An arithmetic processing device (100, 200, 300) that executes an arithmetic operation using a neural network in which a plurality of processing layers are hierarchically connected,
A convolution operation processing unit (102, 202, 302) for executing convolution operation processing on input data input from the previous layer, and an activation processing unit for executing activation processing on the processing result data by the convolution operation unit (103, 203, 303), a pooling processing unit (104, 204, 304) that executes a pooling process on the processing result data by the activation processing unit, and a normalization process for the processing result data by the pooling processing unit A plurality of operation blocks (101, 201, 301) having normalization processing units (105, 205, 305) for executing
The normalization processing unit
A first output unit (105c, 205c, 305c) for outputting processing result data by the pooling processing unit included in the same calculation block as itself as first data;
Second output that outputs, as second data, addition data obtained by adding the processing result data by the pooling processing unit provided in the same arithmetic block as the self and the processing result data by the pooling processing unit provided in the arithmetic block different from the self Part (105e, 205e, 305e),
A normalization processing execution unit (105f, 205f, 305f) for performing normalization processing on the first data based on the second data;
An arithmetic processing device comprising:

The said 2nd output part (105e) outputs the addition data which added the processing result data by all the said pooling process parts with which the said some calculation block including the said same calculation block as self is added as said 2nd data. The arithmetic processing apparatus according to 1.

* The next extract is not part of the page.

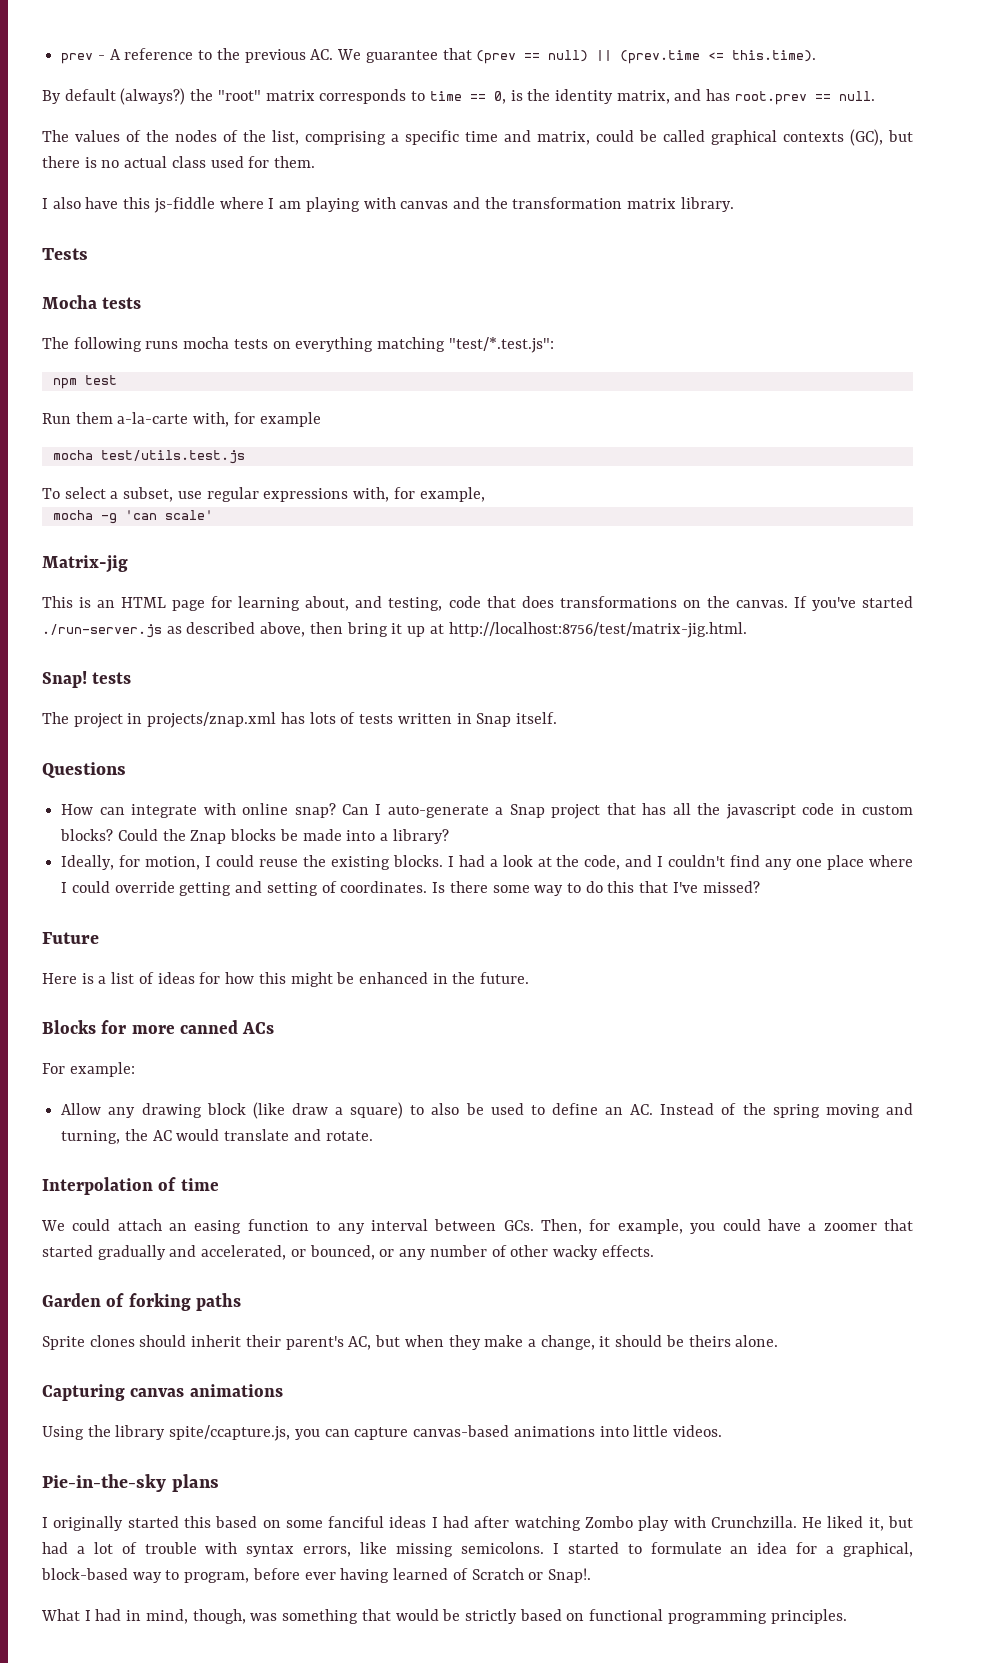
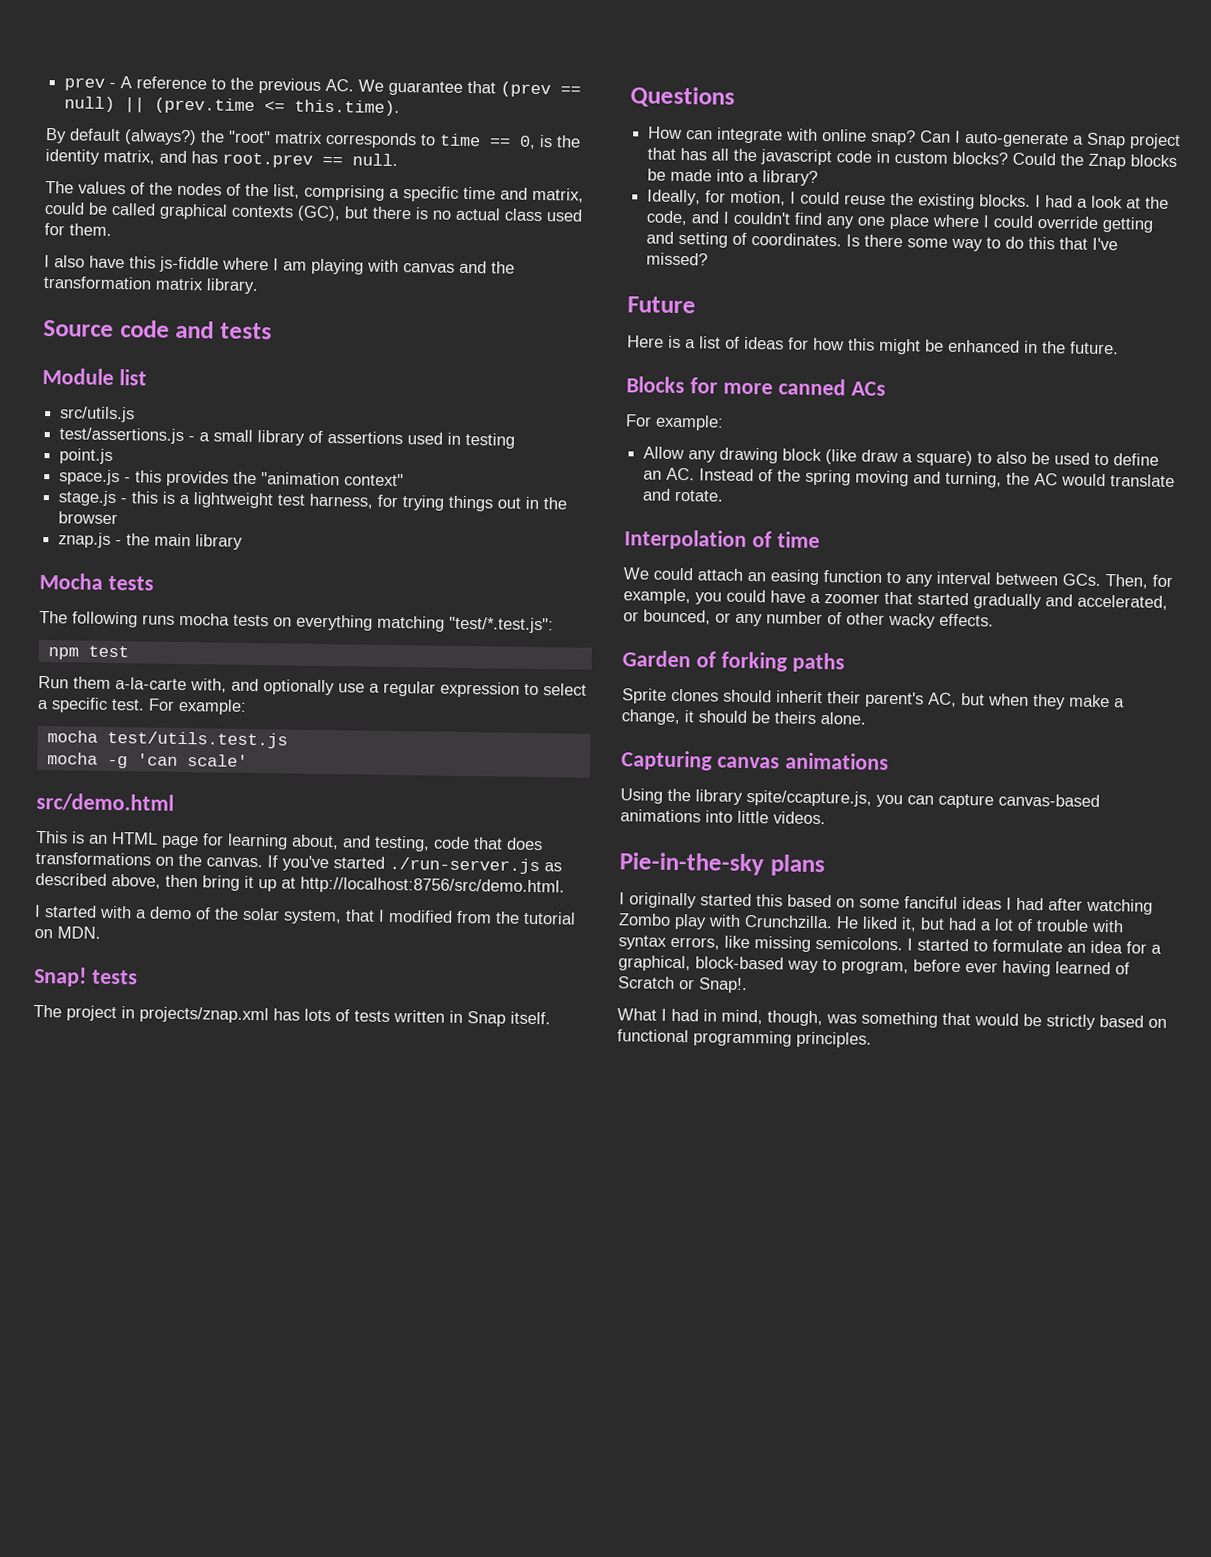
[42,248,88,260] Tests -> [43,320,272,340] [42,368,147,386] [59,406,136,423] [59,427,516,449] [59,448,114,465] [59,469,405,487] [58,490,568,512] [58,511,119,525] [58,532,244,550] Source code and tests // Module list // src/utils.js // test/assertions.js - a small library of assertions used in testing // point.js // space.js - this provides the "animation context" // stage.js - this is a lightweight test harness, for trying things out in the browser // znap.js - the main library
[233,412,321,427] [52,450,245,464] [42,487,485,502] for example // mocha test/utils.test.js // To select a subset, use regular expressions with, for example, -> [231,678,587,698] [37,697,247,715] [46,730,288,749] and optionally use a regular expression to select a specific test. For example: // mocha test/utils.test.js
[42,555,128,573] Matrix-jig -> [36,792,174,812] src/demo.html
[448,622,747,638] http://localhost:8756/test/matrix-jig.html. -> [300,876,565,896] [34,904,576,925] [34,926,101,939] http://localhost:8756/src/demo.html. // I started with a demo of the solar system, that I modified from the tutorial on MDN.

The second output unit (205e) includes the processing result data by the pooling processing unit included in the same calculation block as itself, and the pooling included in a predetermined number of the calculation blocks provided in the vicinity of the same calculation block as itself. The arithmetic processing device according to claim 1, wherein addition data obtained by adding the processing result data by the processing unit is output as the second data.

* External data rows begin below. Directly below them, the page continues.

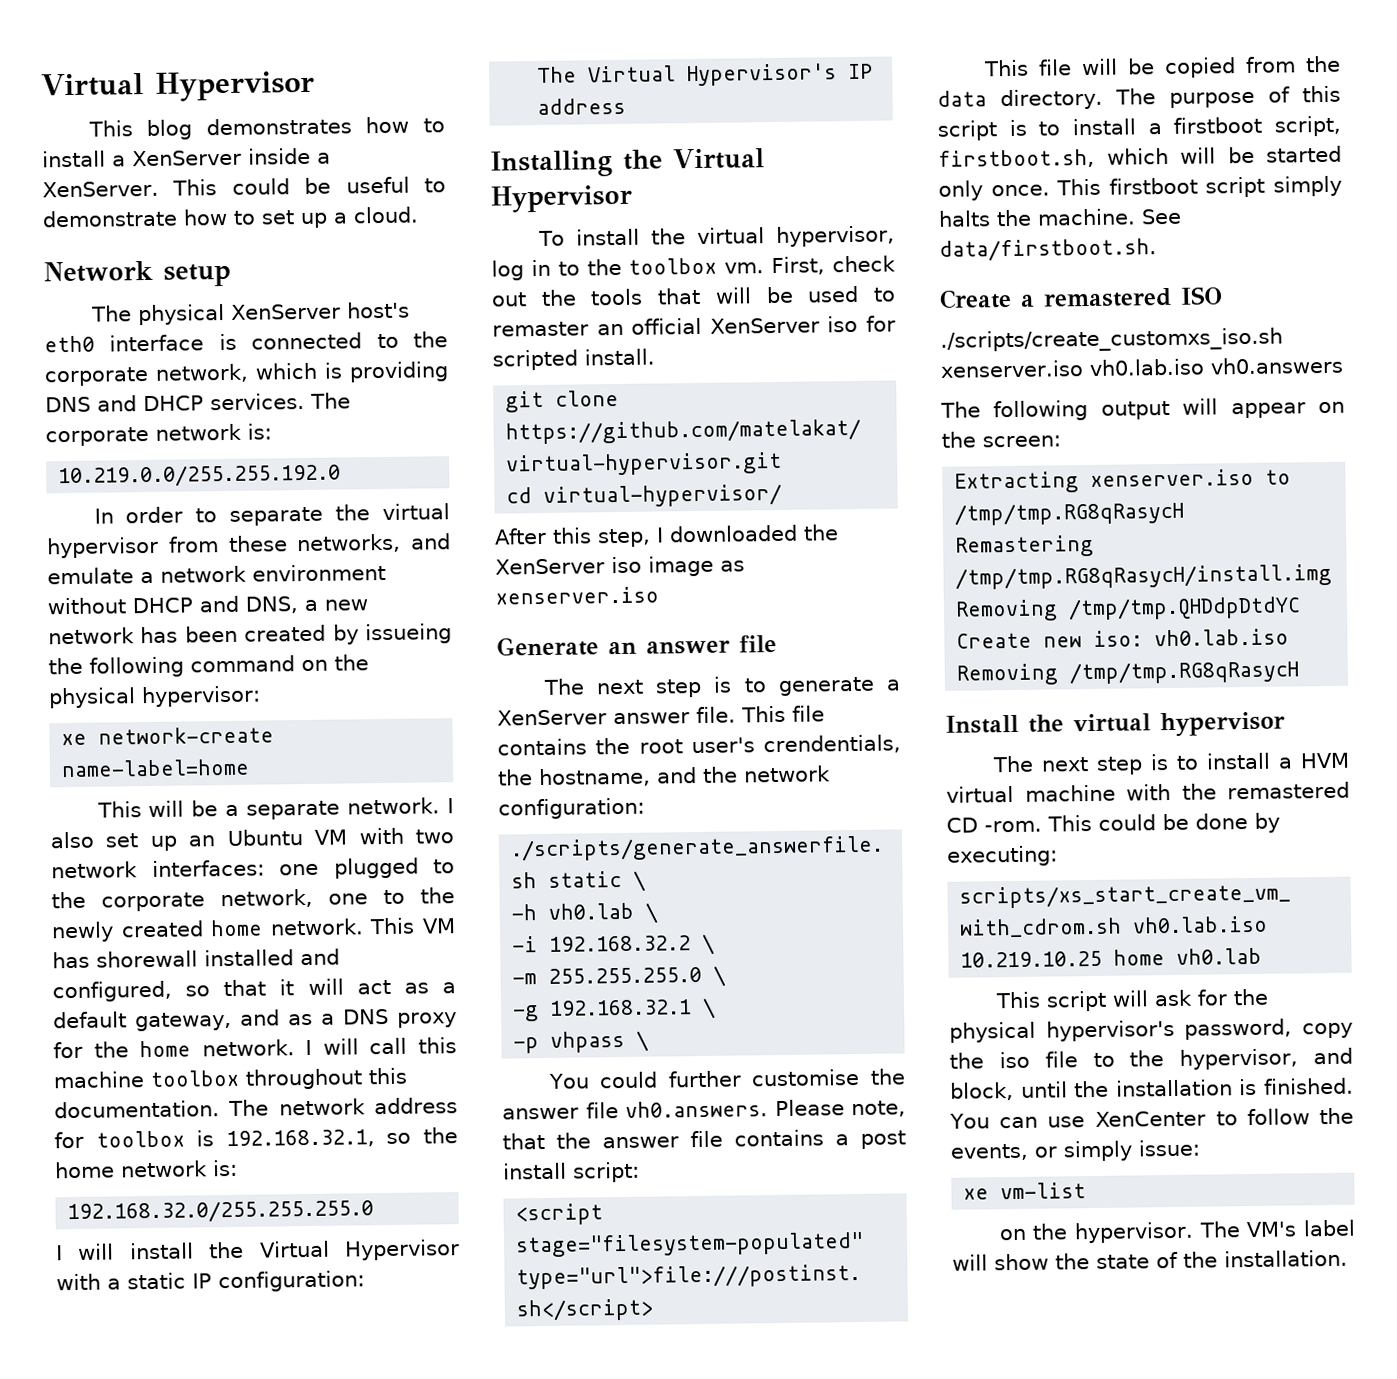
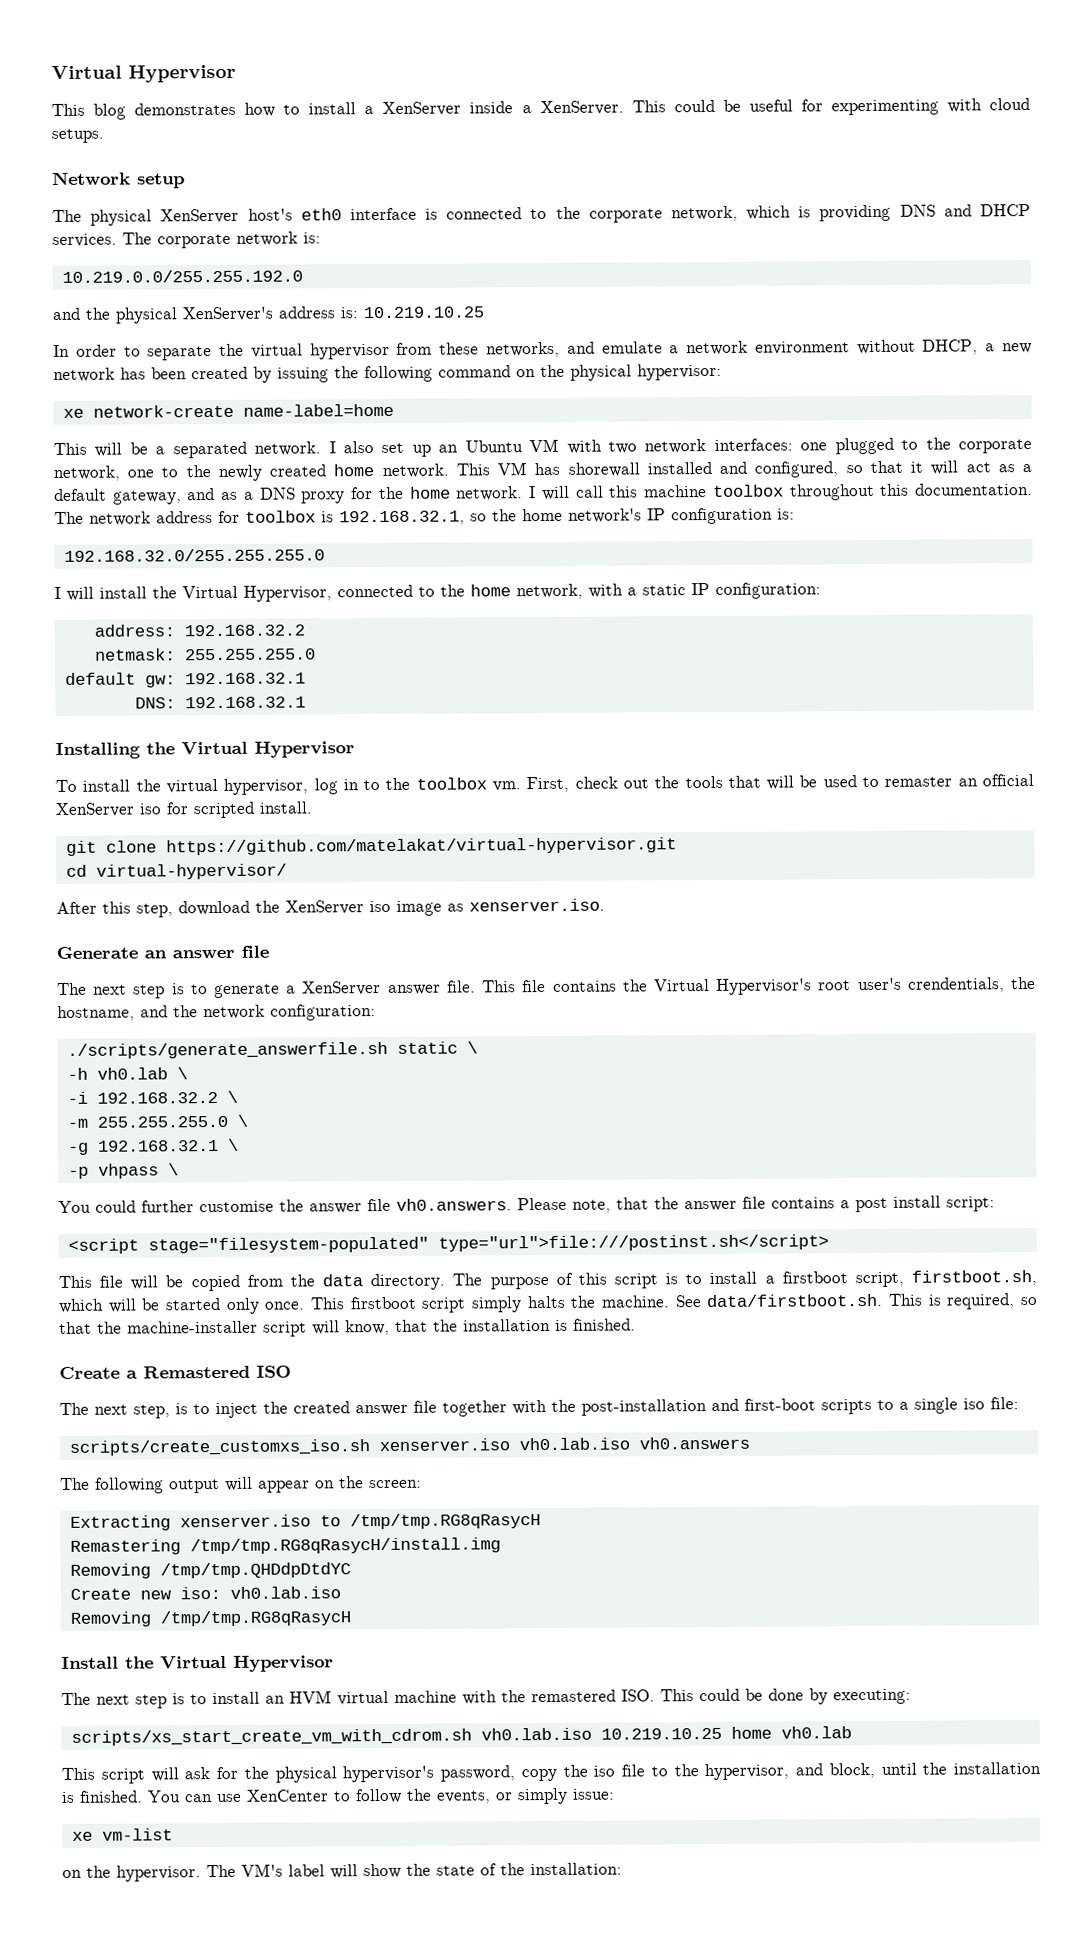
[424,178,447,193] [42,206,419,229] to demonstrate how to set up a cloud. -> [800,98,1030,116] [51,128,104,144] for experimenting with cloud setups.
(342, 476) none -> [52,306,484,324] // and the physical XenServer's address is: 10.219.10.25
[132,595,298,614] DHCP and DNS, -> [922,339,979,355] DHCP,
[365,623,452,645] issueing -> [277,367,329,383] issuing
[246,800,341,820] separate -> [172,441,247,459] separated
[120,1160,208,1178] network -> [568,507,773,525] network's IP configuration
[344,1239,460,1261] Hypervisor -> [243,583,583,602] Hypervisor, connected to the home network,
[537,63,874,87] [537,97,627,116] The Virtual Hypervisor's IP address -> [93,624,305,637] [94,648,316,661] [64,672,306,688] [134,696,306,709] address: 192.168.32.2 // netmask: 255.255.255.0 // default gw: 192.168.32.1 // DNS: 192.168.32.1
[655,524,798,543] I downloaded -> [178,900,250,916] download
[495,586,659,605] xenserver.iso -> [469,898,605,912] xenserver.iso.
(631, 746) none -> [653,978,813,995] Virtual Hypervisor's
(1157, 250) none -> [887,1293,1038,1310] [59,1318,636,1337] This is required, so that the machine-installer script will know, that the installation is finished.
[1043,287,1172,308] remastered -> [143,1365,250,1379] Remastered
[940,327,1283,353] ./scripts/create_customxs_iso.sh -> [59,1397,1019,1419] [68,1439,370,1456] The next step, is to inject the created answer file together with the post-installation and first-boot scripts to a single iso file: // scripts/create_customxs_iso.sh
[1073,711,1285,738] virtual hypervisor -> [160,1655,334,1672] Virtual Hypervisor
[1277,757,1293,769] a -> [265,1695,285,1704] an
[946,817,1042,833] CD -rom. -> [621,1689,655,1702] ISO.
[1224,1249,1348,1268] installation. -> [530,1862,622,1876] installation:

A selection unit (310) for selecting any one of processing result data by the pooling processing unit included in a predetermined number of the calculation blocks;
The arithmetic processing apparatus according to claim 1, wherein the second output unit (305e) outputs the second data generated based on the processing result data selected by the selection unit.